İsveç Parlamentosu'ndan iki milletvekili, Donald Trump yönetiminin başlattığı stratejik Bitcoin (BTC) rezervi politikasını örnek göstererek ülkenin para rezervlerinin Bitcoin ile güçlendirilmesi yönünde çağrıda bulundu. Dennis Dioukarev ve Rickard Nordin, kamu fonu harcamadan mevcut para ve altın rezervlerine Bitcoin eklenmesini talep ederken, Avrupa'da kripto para politikası konusunda yaşanan fikir ayrılıkları dikkat çekiyor.
TRUMP MODELİNİ BENİMSEYEN İSVEÇ BİTCOİN REZERVLERİNE YÖNELİYOR
İsveç'te gelişen Bitcoin rezervi tartışması, ABD'de Trump'ın başlattığı stratejik adımla paralel ilerliyor. İsveç Parlamentosu'nun iki üyesi, ulusal finans politikasında Bitcoin'in rolünün yeniden değerlendirilmesi için harekete geçti.
Trump yönetimi, Mart ayında kanun uygulayıcılar tarafından el konulan Bitcoin'lerin stratejik bir rezerve dönüştürülmesi için yürütme emri imzaladı. Bu emir, Amerika'nın mevcut Bitcoin rezervlerinin kapsamlı bir denetimini zorunlu kılıyor. BitcoinTreasuries verilerine göre ABD hükümeti 207.000 BTC ile herhangi bir egemen ulustan daha fazla Bitcoin'e sahip durumda bulunuyor.

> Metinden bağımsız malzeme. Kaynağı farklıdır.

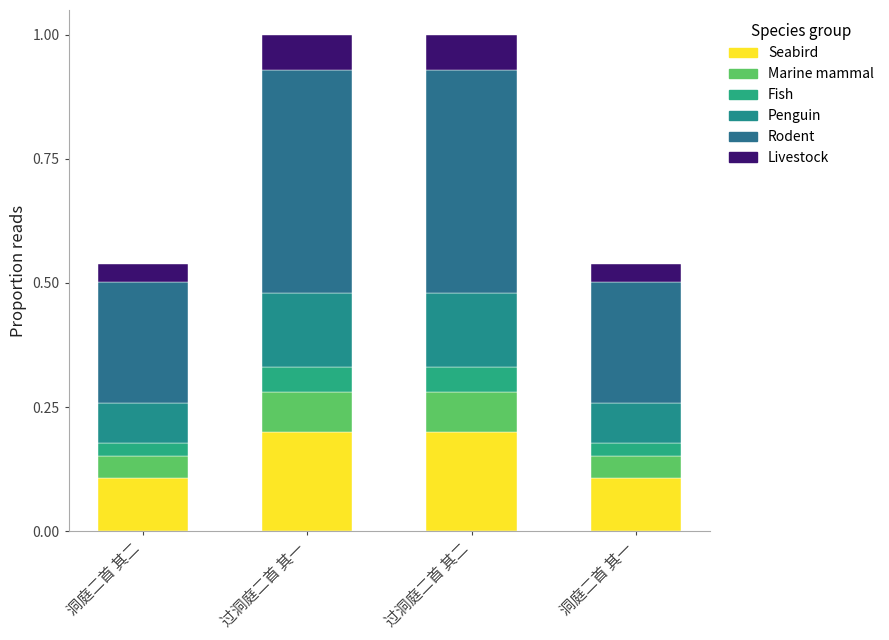

True or false: seg4 has a value of 0.1 at 过洞庭二首 其一.

True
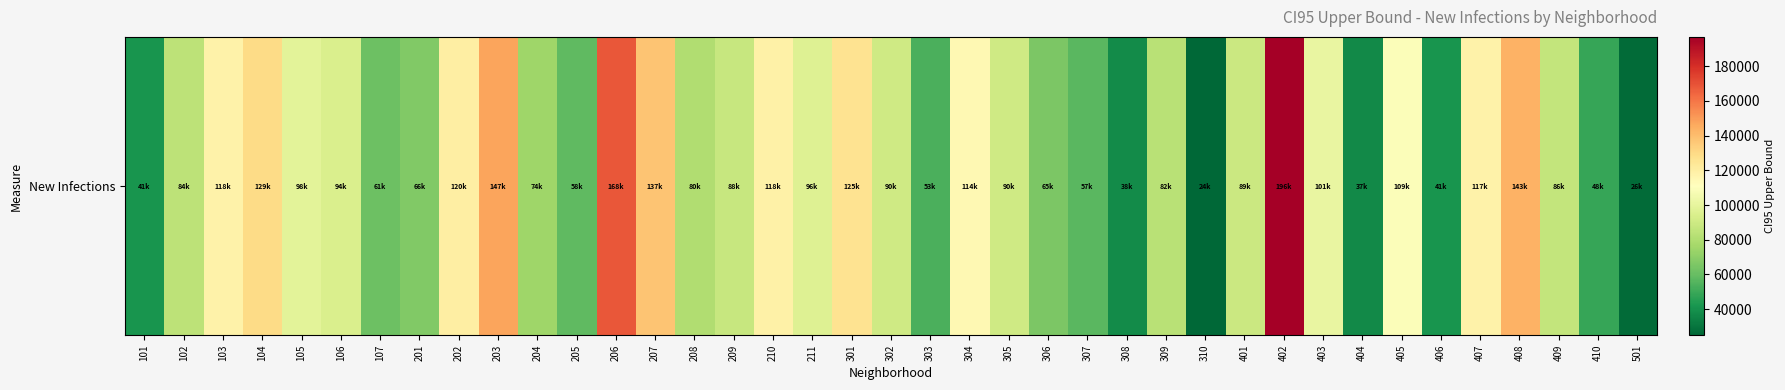

List the labels in order of value, smallest first.

310, 501, 404, 308, 101, 406, 410, 303, 307, 205, 107, 306, 201, 204, 208, 309, 102, 409, 209, 401, 305, 302, 106, 211, 105, 403, 405, 304, 407, 103, 210, 202, 301, 104, 207, 408, 203, 206, 402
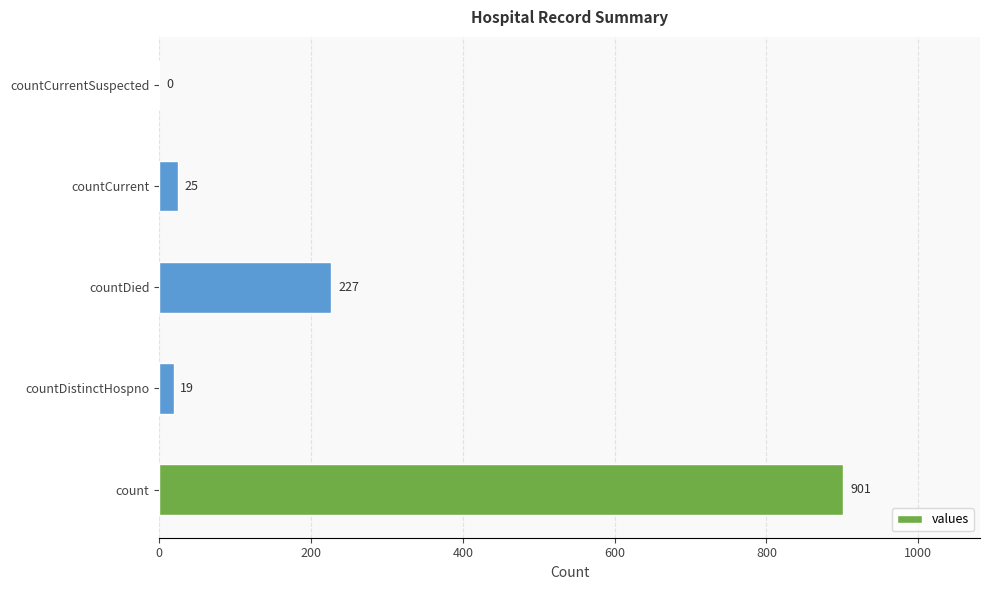

The value at countDistinctHospno is 19. True or false?

True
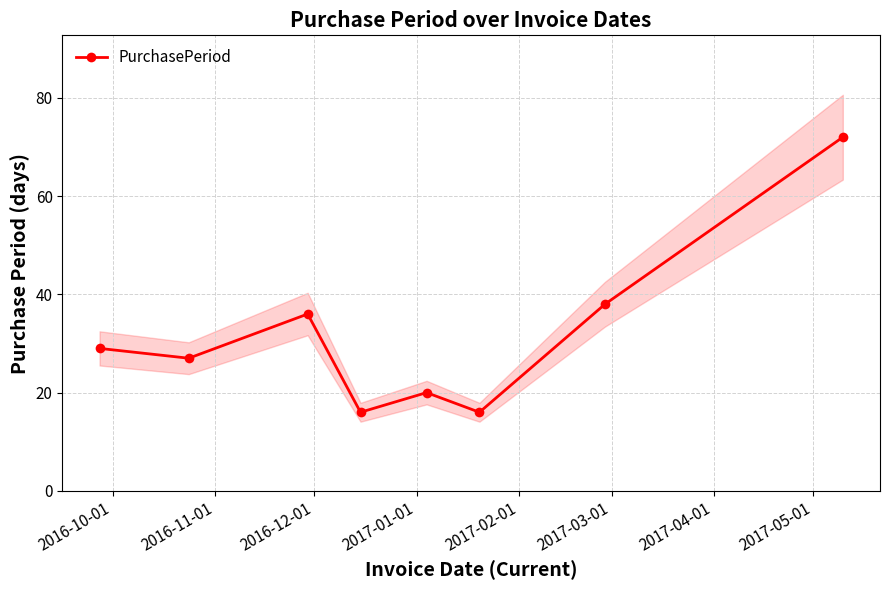

How many lines are shown in the chart?

1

Dioukarev, ülkesinin para rezervlerini fiat ve altının yanı sıra Bitcoin ile güçlendirmesini ve bunu kamu fonu harcamadan yapmasını önerdi. Bu öneri, küresel finansal sistemde Bitcoin'in artan önemi düşünüldüğünde dikkat çekiyor.

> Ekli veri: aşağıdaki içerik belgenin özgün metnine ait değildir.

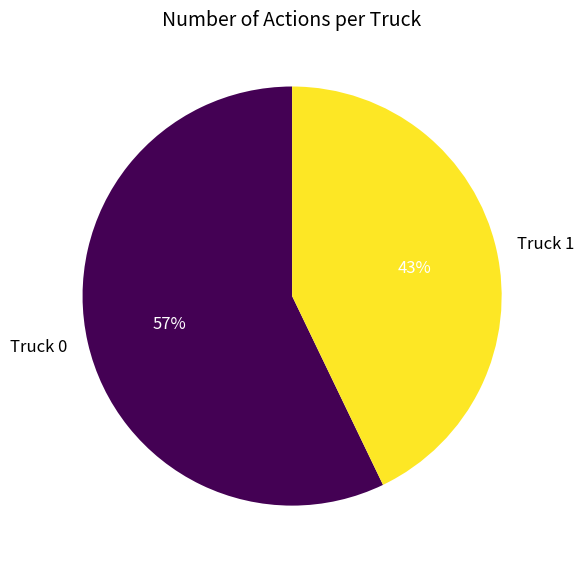

Rank the categories by value from lowest to highest.

Truck 1, Truck 0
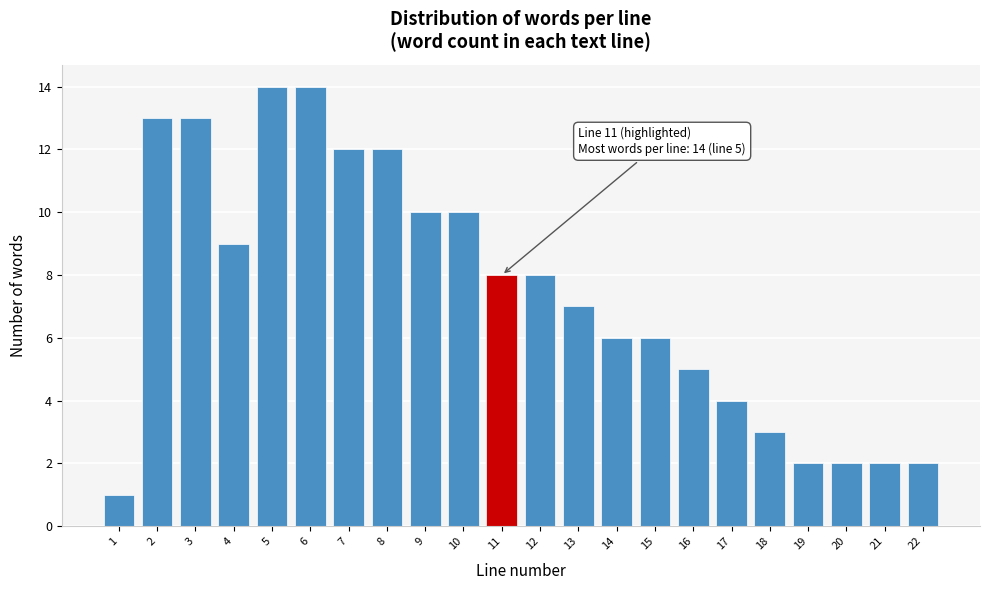

Reading right to left, what are all the values shown in this chart?

2	2	2	2	3	4	5	6	6	7	8	8	10	10	12	12	14	14	9	13	13	1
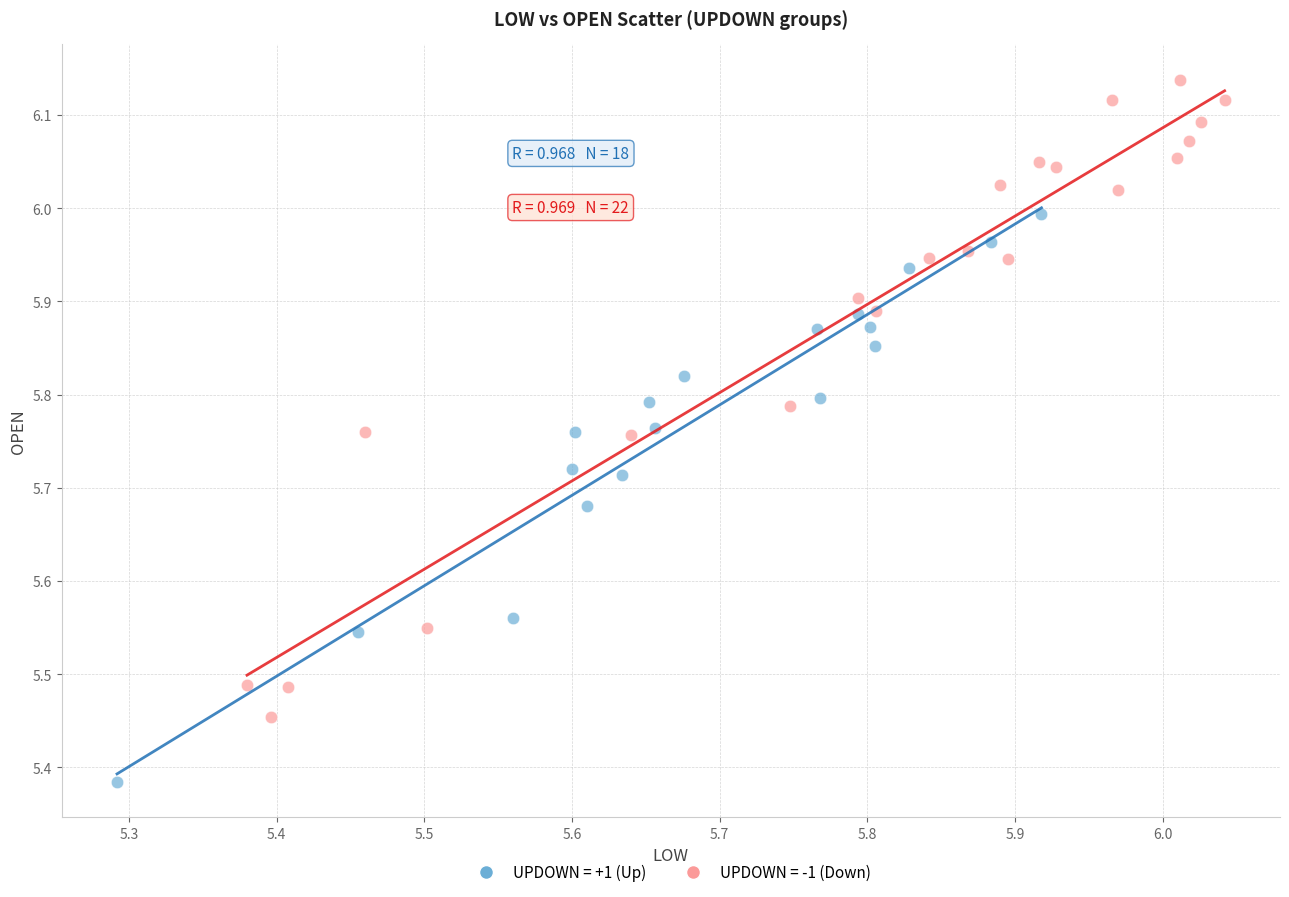

Which series contains the highest Y value?

UPDOWN = -1 (Down)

Rezerv varlık olarak Bitcoin'in kullanımına ilişkin tartışmalar son dönemde Avrupa genelinde tırmanışa geçti. Geçtiğimiz hafta, İsveç Parlamentosu'nun bir diğer üyesi Rickard Nordin da Bakan Svantesson'dan Bitcoin'in ülke finansmanındaki rolünü yeniden değerlendirmesini talep etti. Benzer şekilde, Çek Ulusal Bankası Başkanı Aleš Michl, ülkesinin döviz rezervlerini 7 milyar dolara kadar Bitcoin yatırımı yaparak çeşitlendirmeyi önerdi.
Ancak Avrupa Birliği içinde Bitcoin konusunda görüş birliği bulunmuyor. Avrupa Merkez Bankası Başkanı Christine Lagarde, blok içindeki herhangi bir merkez bankasının bilançosuna Bitcoin eklemesinin pek olası olmadığını belirtti. Bu durum, Avrupa'nın kripto para politikasındaki fikir ayrılıklarını ortaya koyuyor.
İsveçli parlamenterlerin bu girişimi, küresel ekonomide Bitcoin'in artan önemini ve ülkelerin dijital varlık stratejilerini yeniden değerlendirme ihtiyacını gösteriyor. Önümüzdeki dönemde, diğer Avrupa ülkelerinin de benzer adımlar atıp atmayacağı merak konusu olmaya devam edecek.